Initially the Broads had urged that the theater be named after Hoffman, but they were ultimately persuaded otherwise. "Edye loves the theater" press materials quote Broad as saying, "and after 53 years of marriage, I wanted to honor her by naming the second space "The Edye.'"
As for Hoffman, during the planning of the Broad Stage, one of his suggestions was to have a restroom just off-stage for performers -- apparently his many years in the theater have taught him that such a contrivance would be invaluable. The restroom is now there, and Hoffman has asked that a plaque noting his contributions to the Broad Stage be placed there.
Something about that just tickles me. The Broads may have their names on the front of the building, but Hoffman has created his own rung on Rambam's ladder: the ironic acknowledgement.

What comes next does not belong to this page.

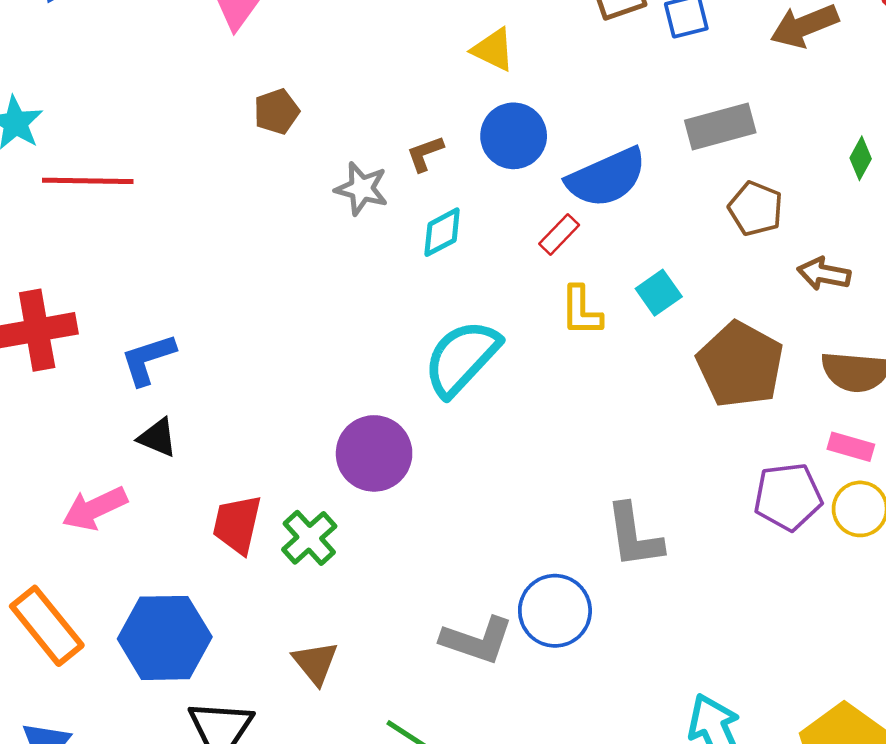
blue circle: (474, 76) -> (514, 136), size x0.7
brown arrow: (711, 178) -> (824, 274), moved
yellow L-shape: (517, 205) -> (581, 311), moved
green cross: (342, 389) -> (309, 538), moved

The Broad Stage, as it goes forward, will no doubt evolve. As part of Santa Monica College and as part of the Santa Monica community, it has a rare opportunity to make its "global theater" locally relevant. The degree to which it becomes integral to the community and to Los Angeles as a whole will depend on both the quality and choice of the offerings, as well as its responsiveness to the audience. A task that poses as many questions as it does challenges.

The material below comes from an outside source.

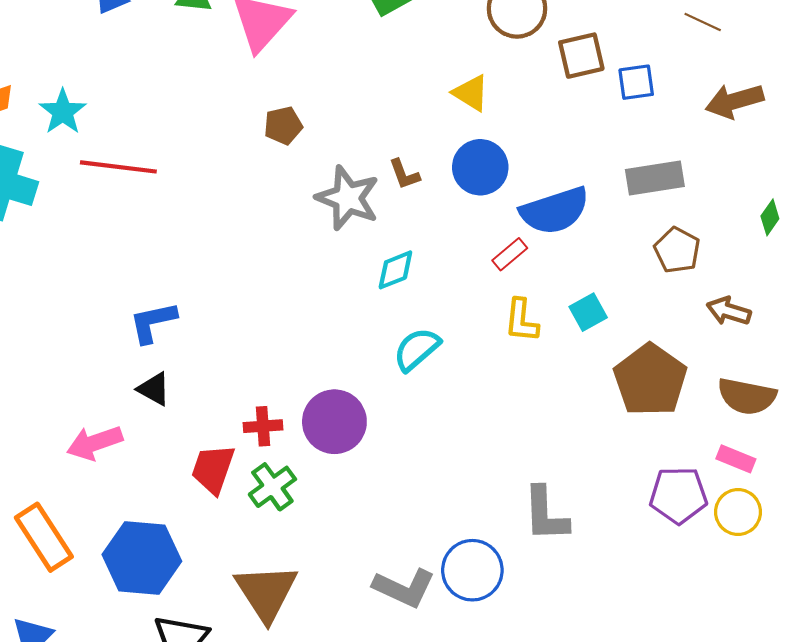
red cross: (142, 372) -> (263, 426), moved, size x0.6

For example, given that Emeritus College is also part of Santa Monica College, serving the senior community, will the Broad Stage create programs suited to senior schedules when the facility is otherwise not in use? Similarly, what about family programs? Will there be the equivalent of "early bird specials"? Weekend afternoon shows at family-friendly hours? Will they hew to the classic, or tilt to the new, or provide both? And how will the audience respond? (And who will they be?) All this remains to be seen.
For now, let us rejoice in the fall harvest of riches in Santa Monica: from newly opened restaurants, such as R+D Kitchen on Montana and Anisette just off the Third Street Promenade, to the forthcoming relocation of Santa Monica Seafood and the café and oyster bar they intend to open, to the imminent arrival of Diesel Bookstore in the Country Mart, and to this new starship that docked on 11th Street (with ample parking), ready to take all who enter on voyages of the heart, mind, soul and spirit.